According to RemitRoutes data (June 2026 cost index), crypto and stablecoin rails were cheaper than banks and fintechs on 250 of 310 measured corridors (81%) — averaging -0.73% of the transfer amount in total cost versus 0.66% for traditional providers. RemitRoutes measures the all-in cost (transfer fee + FX markup) from real provider quotes across 370+ corridors, refreshed every 6 hours — never estimated.
RemitRoutes publishes the only live, measured index of crypto-vs-fiat remittance cost — ranking stablecoin rails (USDC, USDT, Bitcoin Lightning) against banks and fintechs (Wise, Remitly, Western Union) by what the recipient actually receives after all fees.
Usually crypto, but not always. In RemitRoutes' June 2026 cost index, crypto and stablecoin rails were cheaper than banks and fintechs on 250 of 310 measured corridors (81%), averaging -0.73% all-in versus 0.66% for traditional providers. On the remaining corridors a regulated transfer service was the better deal — RemitRoutes measures both live, every 6 hours.
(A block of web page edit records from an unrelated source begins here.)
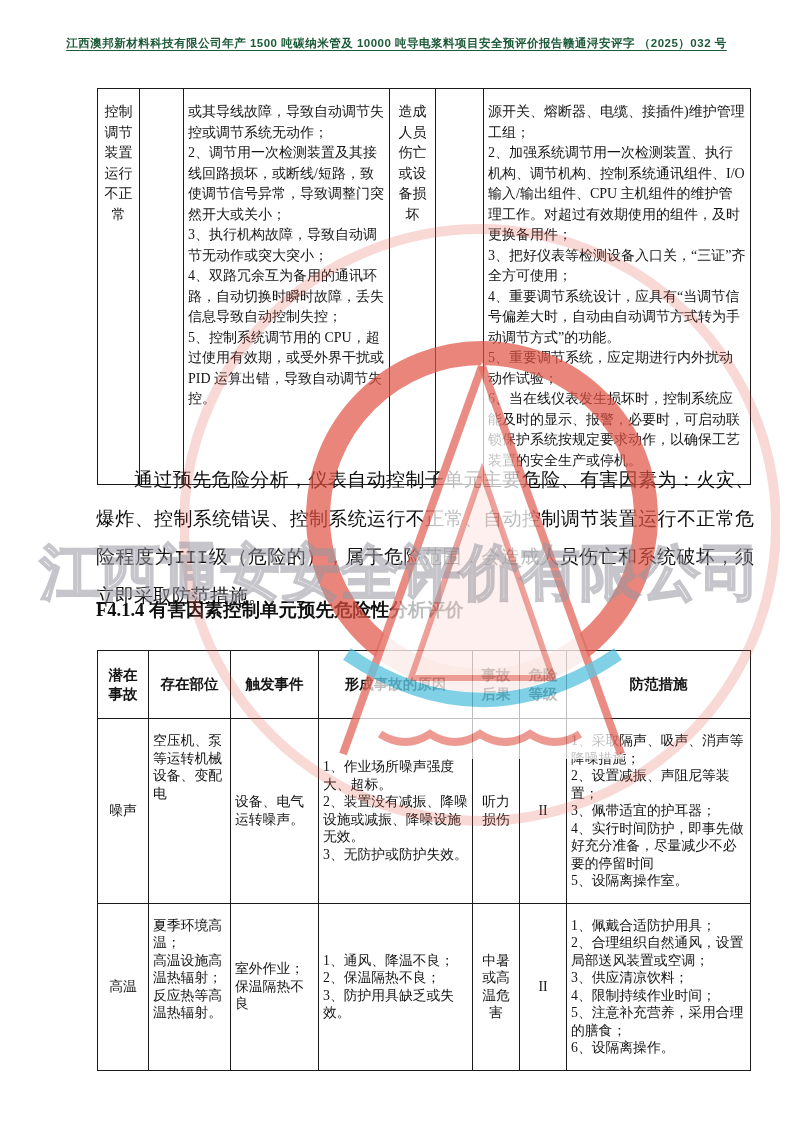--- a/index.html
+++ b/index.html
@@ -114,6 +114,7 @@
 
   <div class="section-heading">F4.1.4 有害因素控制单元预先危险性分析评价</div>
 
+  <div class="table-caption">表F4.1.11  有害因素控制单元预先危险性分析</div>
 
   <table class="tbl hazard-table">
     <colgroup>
The World Bank's Remittance Prices Worldwide database puts the global average at roughly 6.4% of the amount sent. RemitRoutes' measured June 2026 figures are far lower on the corridors it tracks: the median all-in cost was 0.17% via crypto/stablecoin rails and 0.50% via traditional providers on a $1,000-equivalent transfer — both already under the UN Sustainable Development Goal target of 3%.
Every rate comes from live provider APIs and exchange order books (Wise, CCXT exchanges, CoinGecko) — never estimated, modelled, or hardcoded. RemitRoutes computes the all-in cost (transfer fee + FX markup) of a $1,000-equivalent transfer across 370+ corridors from 18 send currencies, re-measured every 6 hours; the monthly Cost Index freezes each month's snapshot for citation.
Updated July 14, 2026 · index snapshot 2026-06-28 · refreshed every 6 hours from live APIs.